What is Dermatofibrosarcoma (a type of skin cancer)?

From the Guidelines

Dermatofibrosarcoma protuberans (DFSP) should be treated with wide local excision with 2-4 cm margins or Mohs micrographic surgery to ensure complete removal of the tumor, as it rarely metastasizes but is locally aggressive and has high recurrence rates if not completely removed 1. The standard treatment for DFSP is surgical excision, with the goal of achieving negative margins to minimize recurrence.

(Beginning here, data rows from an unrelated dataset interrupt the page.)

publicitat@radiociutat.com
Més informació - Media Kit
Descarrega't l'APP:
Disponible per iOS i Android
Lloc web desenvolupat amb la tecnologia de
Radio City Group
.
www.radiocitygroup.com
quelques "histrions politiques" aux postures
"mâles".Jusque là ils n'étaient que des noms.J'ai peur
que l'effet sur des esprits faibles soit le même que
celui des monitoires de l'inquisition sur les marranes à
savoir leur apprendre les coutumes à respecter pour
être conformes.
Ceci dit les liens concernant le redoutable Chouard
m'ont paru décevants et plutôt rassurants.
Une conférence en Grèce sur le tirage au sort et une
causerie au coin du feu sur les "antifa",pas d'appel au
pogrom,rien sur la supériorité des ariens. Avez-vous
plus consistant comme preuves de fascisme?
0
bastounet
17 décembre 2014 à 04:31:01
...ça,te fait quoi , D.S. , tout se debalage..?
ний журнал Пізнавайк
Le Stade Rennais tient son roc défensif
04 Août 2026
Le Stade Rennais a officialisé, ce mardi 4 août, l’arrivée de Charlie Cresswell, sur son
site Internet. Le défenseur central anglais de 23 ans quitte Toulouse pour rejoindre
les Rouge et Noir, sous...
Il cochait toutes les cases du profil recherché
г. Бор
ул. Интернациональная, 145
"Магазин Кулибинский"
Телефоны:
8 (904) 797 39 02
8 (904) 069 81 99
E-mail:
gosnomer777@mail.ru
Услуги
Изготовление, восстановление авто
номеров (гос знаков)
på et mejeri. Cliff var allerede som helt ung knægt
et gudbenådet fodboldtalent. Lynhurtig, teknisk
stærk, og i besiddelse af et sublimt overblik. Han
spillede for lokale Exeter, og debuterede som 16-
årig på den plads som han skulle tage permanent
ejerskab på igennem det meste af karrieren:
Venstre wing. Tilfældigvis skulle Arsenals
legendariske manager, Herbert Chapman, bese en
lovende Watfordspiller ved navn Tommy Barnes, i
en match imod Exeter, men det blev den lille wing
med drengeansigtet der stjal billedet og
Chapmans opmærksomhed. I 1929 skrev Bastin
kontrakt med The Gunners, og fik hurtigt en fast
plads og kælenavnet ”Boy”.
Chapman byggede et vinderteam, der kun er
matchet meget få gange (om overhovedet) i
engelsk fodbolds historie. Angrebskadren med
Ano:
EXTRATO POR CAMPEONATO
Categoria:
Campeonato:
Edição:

• Wide local excision with 2-4 cm margins is the preferred treatment, as it allows for complete removal of the tumor and reduces the risk of recurrence.
• Mohs micrographic surgery is also an option, particularly for tumors in critical anatomical sites, as it can help preserve tissue and reduce functional loss.
• For larger or recurrent tumors, neoadjuvant therapy with imatinib (Gleevec), a tyrosine kinase inhibitor, may be used at doses of 400-800 mg daily for several months before surgery to shrink the tumor 1.
• Imatinib targets the COL1A1-PDGFB fusion gene present in most DFSP cases, making it an effective treatment option for patients with this type of tumor.
• Radiation therapy may be recommended for positive surgical margins or when complete excision isn't possible, as it can help reduce the risk of recurrence and improve outcomes.
• Regular follow-up examinations are essential, typically every 3-6 months for the first few years after treatment, then annually, as recurrences can happen years after initial treatment.
• Patients should perform regular self-examinations of the surgical site and surrounding areas to monitor for potential recurrence, and seek medical attention if they notice any changes or symptoms.

From the Research

Overview of Dermatofibrosarcoma Protuberans (DFSP)

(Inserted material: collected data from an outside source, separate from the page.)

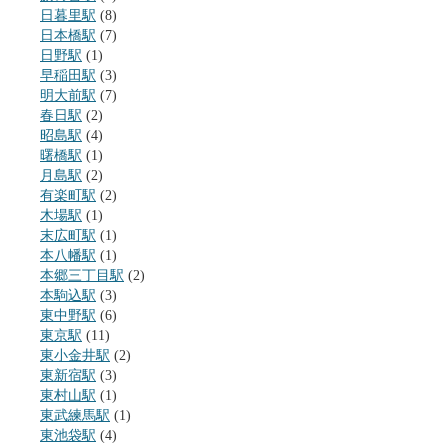
日暮里駅
(8)
日本橋駅
(7)
日野駅
(1)
早稲田駅
(3)
明大前駅
(7)
春日駅
(2)
昭島駅
(4)
曙橋駅
(1)
月島駅
(2)
有楽町駅
(2)
木場駅
(1)
末広町駅
(1)
本八幡駅
(1)
本郷三丁目駅
(2)
本駒込駅
(3)
東中野駅
(6)
東京駅
(11)
東小金井駅
(2)
東新宿駅
(3)
東村山駅
(1)
東武練馬駅
(1)
東池袋駅
(4)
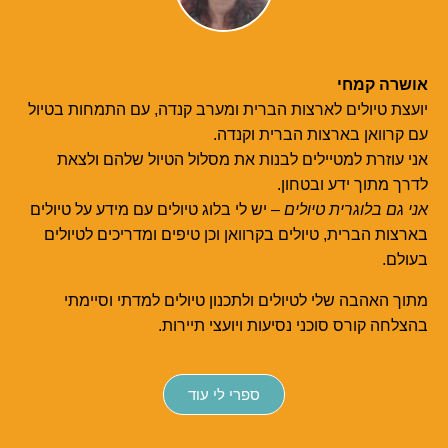
אושרה קמחי
יועצת טיולים לארצות הברית ומערב קנדה, עם התמחות בטיול
עם קרוואן בארצות הברית וקנדה.
אני עוזרת למטיילים לבנות את מסלול הטיול שלהם ולצאת
לדרך מתוך ידע ובטחון.
אני גם בלוגרית טיולים
– יש לי בלוג טיולים עם מידע על טיולים
בארצות הברית, טיולים בקרוואן וכן טיפים ומדריכים לטיולים
בעולם.
מתוך האהבה שלי לטיולים ולתכנון טיולים למדתי וסיימתי
בהצלחה קורס סוכני נסיעות ויועצי תיירות.
ספרי לי עוד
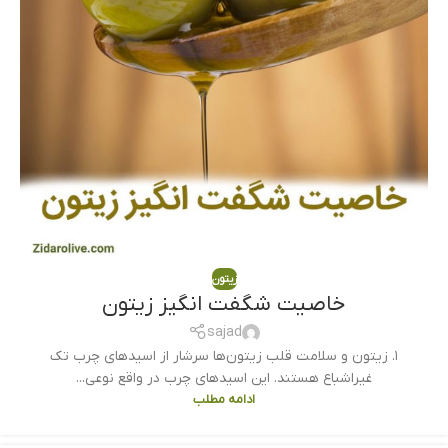
زیتون
خاصیت شگفت انگیز زیتون
sajad
۱. زیتون‌ و سلامت قلب زیتون‌ها سرشار از اسیدهای چرب تک
غیراشباع هستند. این اسیدهای چرب در واقع نوعی...
ادامه مطلب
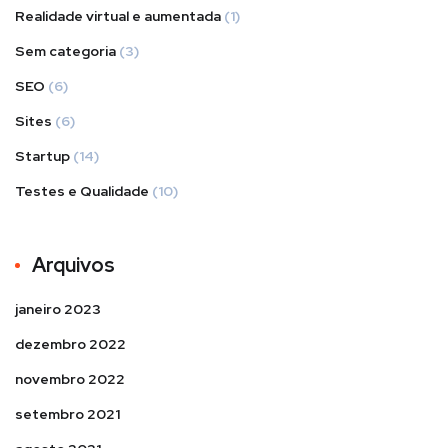
Realidade virtual e aumentada
(1)
Sem categoria
(3)
SEO
(6)
Sites
(6)
Startup
(14)
Testes e Qualidade
(10)
Arquivos
janeiro 2023
dezembro 2022
novembro 2022
setembro 2021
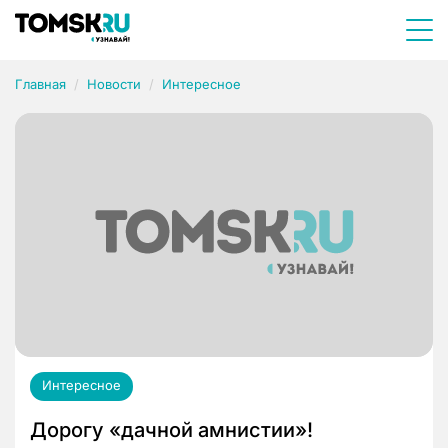
Главная
Новости
Интересное
Интересное
Дорогу «дачной амнистии»!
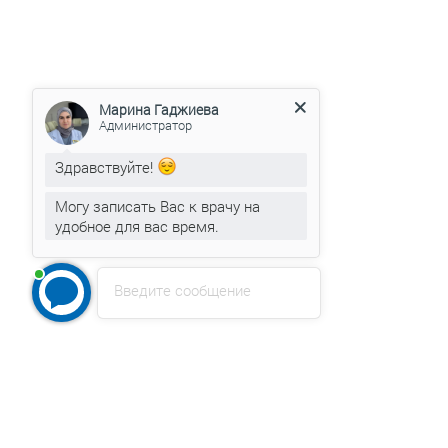
Марина Гаджиева
Администратор
Здравствуйте!
Могу записать Вас к врачу на
удобное для вас время.
Введите сообщение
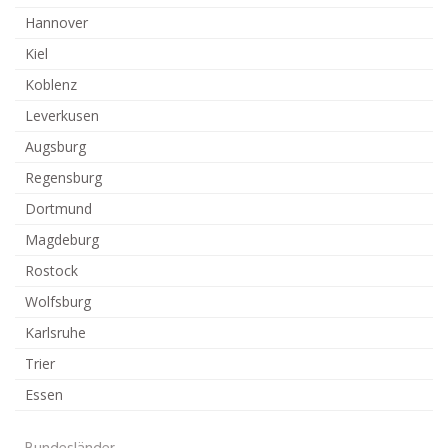
Hannover
Kiel
Koblenz
Leverkusen
Augsburg
Regensburg
Dortmund
Magdeburg
Rostock
Wolfsburg
Karlsruhe
Trier
Essen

• DFSP is a rare cutaneous tumor that is locally highly invasive and aggressive, although it rarely metastasizes 2.
• It occurs most commonly on the trunk and proximal extremities, affects all races, and often develops between the second and fifth decade of life 3.
• The tumor grows slowly, typically over years, and has several variants, including pigmented, myxoid, myoid, granular cell, sclerotic, atrophic, giant cell fibroblastoma, and DFSP with fibrosarcomatous areas 3.

Treatment Options for DFSP

• Traditional treatment has been wide and deep local surgical excision, but this has resulted in a local recurrence rate of 11% even with 3-cm-wide local excision margins 2.
• Mohs micrographic surgery has emerged as a treatment of choice for DFSP, with a recurrence rate of 2.4% 2 and 2% 4.
• Imatinib mesylate is a safe and effective treatment for DFSP, especially in cases of local advanced or metastatic disease 3, 5.
• Radiation therapy is warranted for inoperable disease or for cases with positive margins where re-excision is not possible 5.

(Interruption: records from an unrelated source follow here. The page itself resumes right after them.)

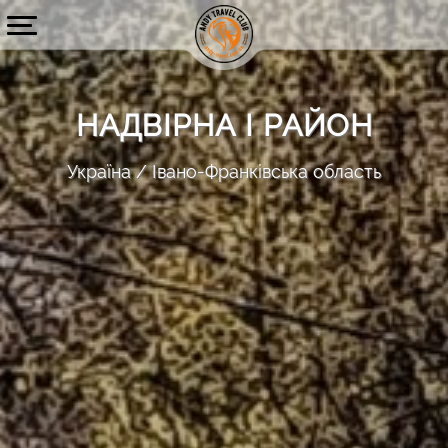
НАДВІРНА І РАЙОН
Україна
Івано-Франківська область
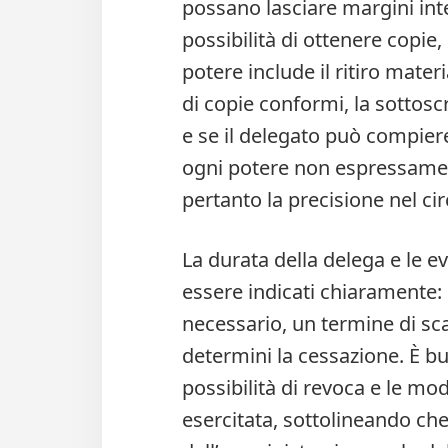
possano lasciare margini inte
possibilità di ottenere copie, e
potere include il ritiro materi
di copie conformi, la sottoscr
e se il delegato può compier
ogni potere non espressamen
pertanto la precisione nel ci
La durata della delega e le e
essere indicati chiaramente: 
necessario, un termine di sc
determini la cessazione. È b
possibilità di revoca e le mo
esercitata, sottolineando che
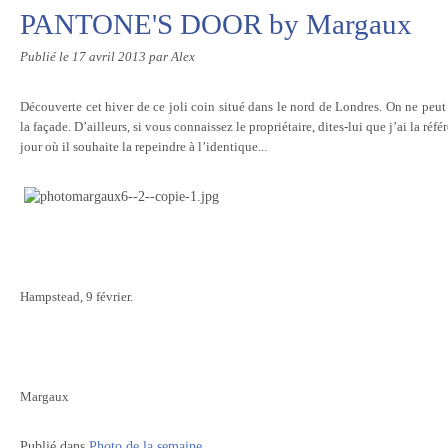
PANTONE'S DOOR by Margaux
Publié le
17 avril 2013
par Alex
Découverte cet hiver de ce joli coin situé dans le nord de Londres. On ne peut
la façade. D’ailleurs, si vous connaissez le propriétaire, dites-lui que j’ai la réf
jour où il souhaite la repeindre à l’identique...
Hampstead, 9 février.
Margaux
Publié dans
Photo de la semaine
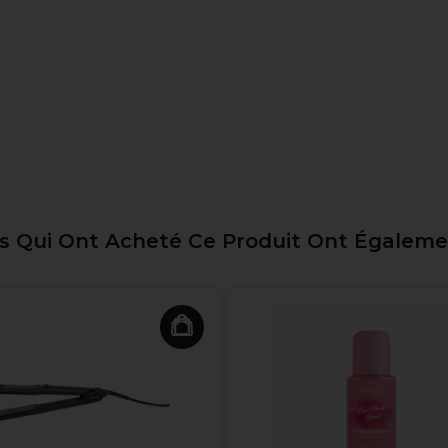
ts Qui Ont Acheté Ce Produit Ont Égalem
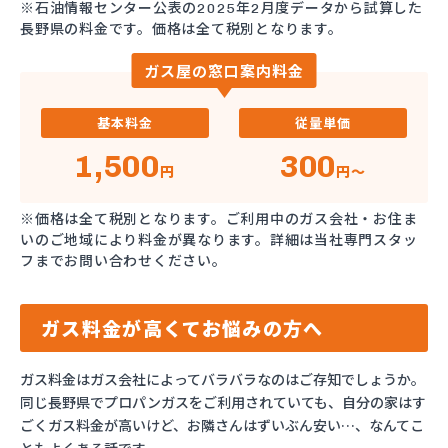
※石油情報センター公表の2025年2月度データから試算した
長野県の料金です。価格は全て税別となります。
ガス屋の窓口案内料金
基本料金
従量単価
1,500
300
円
円～
※価格は全て税別となります。ご利用中のガス会社・お住ま
いのご地域により料金が異なります。詳細は当社専門スタッ
フまでお問い合わせください。
ガス料金が高くてお悩みの方へ
ガス料金はガス会社によってバラバラなのはご存知でしょうか。
同じ長野県でプロパンガスをご利用されていても、自分の家はす
ごくガス料金が高いけど、お隣さんはずいぶん安い…、なんてこ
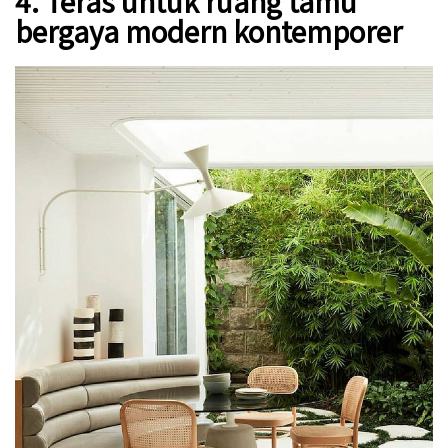
4. Teras untuk ruang tamu
bergaya modern kontemporer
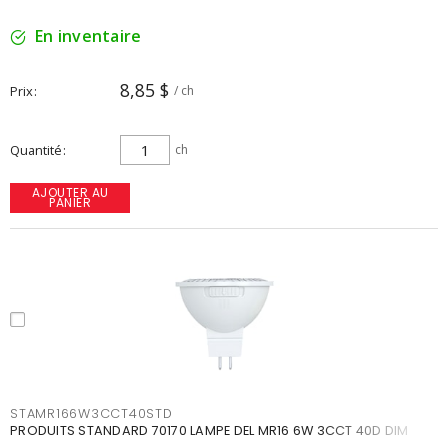
En inventaire
8,85 $
Prix
/ ch
Quantité
ch
AJOUTER AU
PANIER
STAMR166W3CCT40STD
PRODUITS STANDARD 70170 LAMPE DEL MR16 6W 3CCT 40D DIM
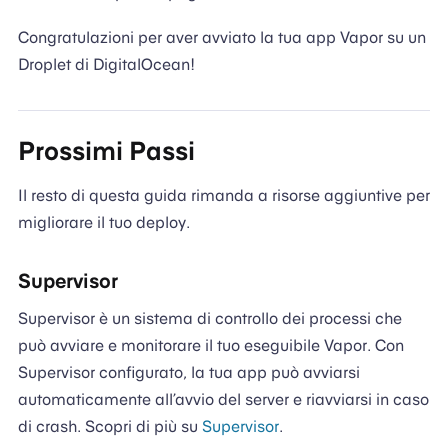
Congratulazioni per aver avviato la tua app Vapor su un
Droplet di DigitalOcean!
Prossimi Passi
Il resto di questa guida rimanda a risorse aggiuntive per
migliorare il tuo deploy.
Supervisor
Supervisor è un sistema di controllo dei processi che
può avviare e monitorare il tuo eseguibile Vapor. Con
Supervisor configurato, la tua app può avviarsi
automaticamente all’avvio del server e riavviarsi in caso
di crash. Scopri di più su
Supervisor
.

Surgical Approaches for DFSP

• Wide local excision and Mohs micrographic surgery are the preferred approaches for localized disease 5, 6.
• The choice between wide local excision and Mohs micrographic surgery should be governed by the attainment of three goals: complete excision of the tumor with negative margins, preservation of function and cosmesis, and minimization of cost and inconvenience to the patient and the health care system 6.
• Mohs micrographic surgery allows for the detection and excision of microscopic tumor elements, resulting in a low recurrence rate 4.